==== DATA EXTRACTS ====
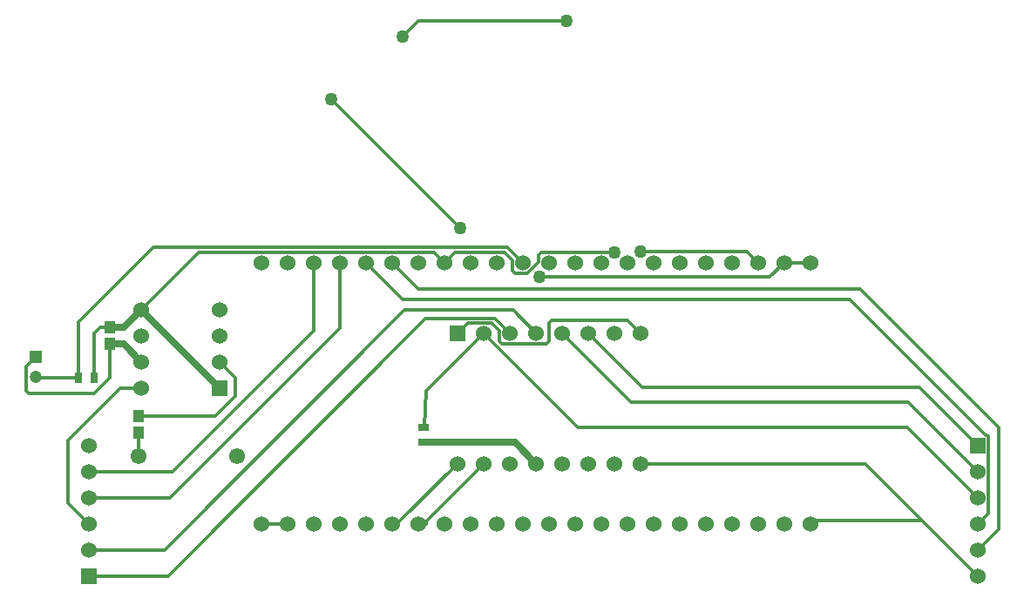
<source format=gbr>
%TF.GenerationSoftware,Altium Limited,Altium Designer,24.2.2 (26)*%
G04 Layer_Physical_Order=2*
G04 Layer_Color=16711680*
%FSLAX45Y45*%
%MOMM*%
%TF.SameCoordinates,259198F7-C233-4D65-A8A2-2B75CB696E96*%
%TF.FilePolarity,Positive*%
%TF.FileFunction,Copper,L2,Bot,Signal*%
%TF.Part,Single*%
G01*
G75*
%TA.AperFunction,SMDPad,CuDef*%
%ADD14R,1.06822X1.20651*%
%TA.AperFunction,Conductor*%
%ADD17C,0.30000*%
%ADD18C,0.70000*%
%TA.AperFunction,ComponentPad*%
%ADD20C,1.52400*%
%ADD21R,1.52400X1.52400*%
%ADD22C,1.55000*%
%ADD23R,1.52400X1.52400*%
%ADD24C,1.20000*%
%ADD25R,1.20000X1.20000*%
%TA.AperFunction,ViaPad*%
%ADD26C,1.27000*%
%TA.AperFunction,SMDPad,CuDef*%
%ADD27R,0.80000X1.00000*%
%ADD28R,1.00000X0.80000*%
D14*
X5816600Y3206786D02*
D03*
Y3041614D02*
D03*
X5537200Y3905214D02*
D03*
Y4070386D02*
D03*
D17*
X8610600Y2159000D02*
Y2184400D01*
X13431520Y2189480D02*
X13970000Y1651000D01*
X12877800Y2743200D02*
X13431520Y2189480D01*
X8280400Y2181860D02*
X8354060D01*
X4817801Y3582203D02*
X5233599D01*
X5638800Y3479800D02*
X5842000D01*
X5130800Y2971800D02*
X5638800Y3479800D01*
X5130800Y2362200D02*
Y2971800D01*
Y2362200D02*
X5334000Y2159000D01*
X7688580Y6286500D02*
X8940800Y5034280D01*
X11948876Y4557476D02*
X12090400Y4699000D01*
X9713676Y4557476D02*
X11948876D01*
X13285399Y3097601D02*
X13970000Y2413000D01*
X10084999Y3097601D02*
X13285399D01*
X9169400Y4013200D02*
X10084999Y3097601D01*
X8585200D02*
X8595203D01*
X8610199Y3453999D01*
X9169400Y4013200D01*
X5816600Y2824998D02*
X5822198Y2819400D01*
X5816600Y2824998D02*
Y3041614D01*
X4724400Y3690402D02*
X4816998Y3783000D01*
X4724400Y3454400D02*
Y3690402D01*
Y3454400D02*
X4749800Y3429000D01*
X5385069D01*
X5537200Y3581131D01*
Y3905214D01*
X10693400Y2743200D02*
X12877800D01*
X12382500Y2189480D02*
X13431520D01*
X12344400Y2159000D02*
X12382500Y2189480D01*
X5816600Y3206786D02*
X6559586D01*
X6756400Y3403600D01*
Y3581400D01*
X6604000Y3733800D02*
X6756400Y3581400D01*
X13970000Y2159000D02*
X14071361Y2260361D01*
Y3007619D01*
X14056619Y3022361D02*
X14071361Y3007619D01*
X14046864Y3022361D02*
X14056619D01*
X12725822Y4343400D02*
X14046864Y3022361D01*
X8382000Y4343400D02*
X12725822D01*
X8026400Y4699000D02*
X8382000Y4343400D01*
X5383601Y3581400D02*
Y4012001D01*
X5441986Y4070386D01*
X5537200D01*
X5233599Y3582203D02*
Y4115999D01*
X5965403Y4847803D01*
X9401597D01*
X9550400Y4699000D01*
X4816998Y3583000D02*
X4817801Y3582203D01*
X5233599Y3581400D02*
Y3582203D01*
X9728200Y4800600D02*
X10439400D01*
X9702800Y4775200D02*
X9728200Y4800600D01*
X9702800Y4701540D02*
Y4775200D01*
X9598899Y4597639D02*
X9702800Y4701540D01*
X9474200Y4597639D02*
X9598899D01*
X9448800Y4623039D02*
X9474200Y4597639D01*
X9448800Y4623039D02*
Y4724400D01*
X9372600Y4800600D02*
X9448800Y4724400D01*
X8890000Y4800600D02*
X9372600D01*
X8788400Y4699000D02*
X8890000Y4800600D01*
X8915400Y4013200D02*
X9016761Y4114561D01*
X9245600D01*
X9321800Y4038361D01*
Y3937000D02*
Y4038361D01*
Y3937000D02*
X9347200Y3911600D01*
X9779000D01*
X9804400Y3937000D01*
Y4112260D01*
X9829800Y4137660D01*
X10568940D01*
X10693400Y4013200D01*
X8280400Y4699000D02*
X8534400Y4445000D01*
X12827000D01*
X14173199Y3098800D01*
Y2108200D02*
Y3098800D01*
X13970000Y1905000D02*
X14173199Y2108200D01*
X9281876Y4154724D02*
X9423400Y4013200D01*
X8607857Y4154724D02*
X9281876D01*
X6104133Y1651000D02*
X8607857Y4154724D01*
X5334000Y1651000D02*
X6104133D01*
X10693400Y4808220D02*
X11727180D01*
X11836400Y4699000D01*
X8536940Y7053580D02*
X9977120D01*
X8382000Y6898640D02*
X8536940Y7053580D01*
X8534400Y2159000D02*
X8610600D01*
Y2184400D02*
X9169400Y2743200D01*
X8280400Y2159000D02*
Y2181860D01*
X8354060D02*
X8915400Y2743200D01*
X8687039Y4800361D02*
X8788400Y4699000D01*
X6400561Y4800361D02*
X8687039D01*
X5842000Y4241800D02*
X6400561Y4800361D01*
X12090400Y4699000D02*
X12344400D01*
X7010400Y2159000D02*
X7264400D01*
X5334000Y1905000D02*
X6070600D01*
X8400501Y4234901D01*
X9455699D01*
X9677400Y4013200D01*
X10185400D02*
X10714152Y3484448D01*
X13406552D01*
X13970000Y2921000D01*
X9931400Y4013200D02*
X10604500Y3340100D01*
X13296899D01*
X13970000Y2667000D01*
X5334000Y2413000D02*
X6121400D01*
X7772400Y4064000D01*
Y4699000D01*
X5334000Y2667000D02*
X6146800D01*
X7518400Y4038600D01*
Y4699000D01*
D18*
X5537200Y3905214D02*
X5670586D01*
X5842000Y3733800D01*
X8585200Y2947599D02*
X9473001D01*
X9677400Y2743200D01*
X5537200Y4070386D02*
X5670586D01*
X5842000Y4241800D01*
X6604000Y3479800D01*
D20*
X12090400Y4699000D02*
D03*
X11836400D02*
D03*
X11582400D02*
D03*
X11328400D02*
D03*
X11074400D02*
D03*
X10820400D02*
D03*
X10566400D02*
D03*
X10312400D02*
D03*
X10058400D02*
D03*
X9804400D02*
D03*
X9550400D02*
D03*
X9296400D02*
D03*
X9042400D02*
D03*
X8788400D02*
D03*
X8534400D02*
D03*
X8280400D02*
D03*
X8026400D02*
D03*
X7772400D02*
D03*
X7518400D02*
D03*
X7264400D02*
D03*
X7010400D02*
D03*
X12344400Y2159000D02*
D03*
X12090400D02*
D03*
X11836400D02*
D03*
X11582400D02*
D03*
X11328400D02*
D03*
X11074400D02*
D03*
X10820400D02*
D03*
X10566400D02*
D03*
X10312400D02*
D03*
X10058400D02*
D03*
X9804400D02*
D03*
X9550400D02*
D03*
X9296400D02*
D03*
X9042400D02*
D03*
X8788400D02*
D03*
X8280400D02*
D03*
X8026400D02*
D03*
X7772400D02*
D03*
X7518400D02*
D03*
X7264400D02*
D03*
X7010400D02*
D03*
X12344400Y4699000D02*
D03*
X8534400Y2159000D02*
D03*
X6604000Y3733800D02*
D03*
Y3987800D02*
D03*
Y4241800D02*
D03*
X5842000Y3479800D02*
D03*
Y3733800D02*
D03*
Y3987800D02*
D03*
Y4241800D02*
D03*
X9169400Y4013200D02*
D03*
X9423400D02*
D03*
X9677400D02*
D03*
X9931400D02*
D03*
X10185400D02*
D03*
X10439400D02*
D03*
X10693400D02*
D03*
Y2743200D02*
D03*
X10439400D02*
D03*
X10185400D02*
D03*
X9931400D02*
D03*
X9677400D02*
D03*
X9423400D02*
D03*
X9169400D02*
D03*
X8915400D02*
D03*
X13970000Y2667000D02*
D03*
Y2413000D02*
D03*
Y2159000D02*
D03*
Y1905000D02*
D03*
Y1651000D02*
D03*
X5334000Y1905000D02*
D03*
Y2159000D02*
D03*
Y2413000D02*
D03*
Y2667000D02*
D03*
Y2921000D02*
D03*
D21*
X6604000Y3479800D02*
D03*
X13970000Y2921000D02*
D03*
X5334000Y1651000D02*
D03*
D22*
X5822198Y2819400D02*
D03*
X6776202D02*
D03*
D23*
X8915400Y4013200D02*
D03*
D24*
X4816998Y3583000D02*
D03*
D25*
Y3783000D02*
D03*
D26*
X7688580Y6286500D02*
D03*
X8940800Y5034280D02*
D03*
X9713676Y4557476D02*
D03*
X10439400Y4800600D02*
D03*
X10693400Y4808220D02*
D03*
X9977120Y7053580D02*
D03*
X8382000Y6898640D02*
D03*
D27*
X5383601Y3581400D02*
D03*
X5233599D02*
D03*
D28*
X8585200Y3097601D02*
D03*
Y2947599D02*
D03*
%TF.MD5,57c40124b5a3cf72e70c2456ce068645*%
M02*

</source>
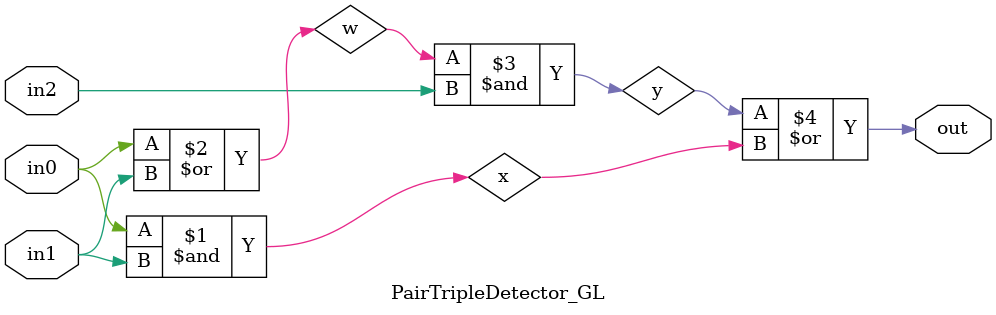
<source format=v>

`ifndef PAIR_TRIPLE_DETECTOR_GL_V
`define PAIR_TRIPLE_DETECTOR_GL_V

`include "ece2300-misc.v"

module PairTripleDetector_GL
(
  input  wire in0,
  input  wire in1,
  input  wire in2,
  output wire out
 );

  wire w;
  wire y;
  wire x;

  and( x, in0, in1 );
  or ( w, in0, in1 );
  and( y, w, in2 );
  or ( out, y, x );

endmodule

`endif 


</source>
====
WORK ITEM: Every line from the data above that contains "wire" must appear in the answer.

PROBLEM SOLUTION:
  input  wire in0,
  input  wire in1,
  input  wire in2,
  output wire out
  wire w;
  wire y;
  wire x;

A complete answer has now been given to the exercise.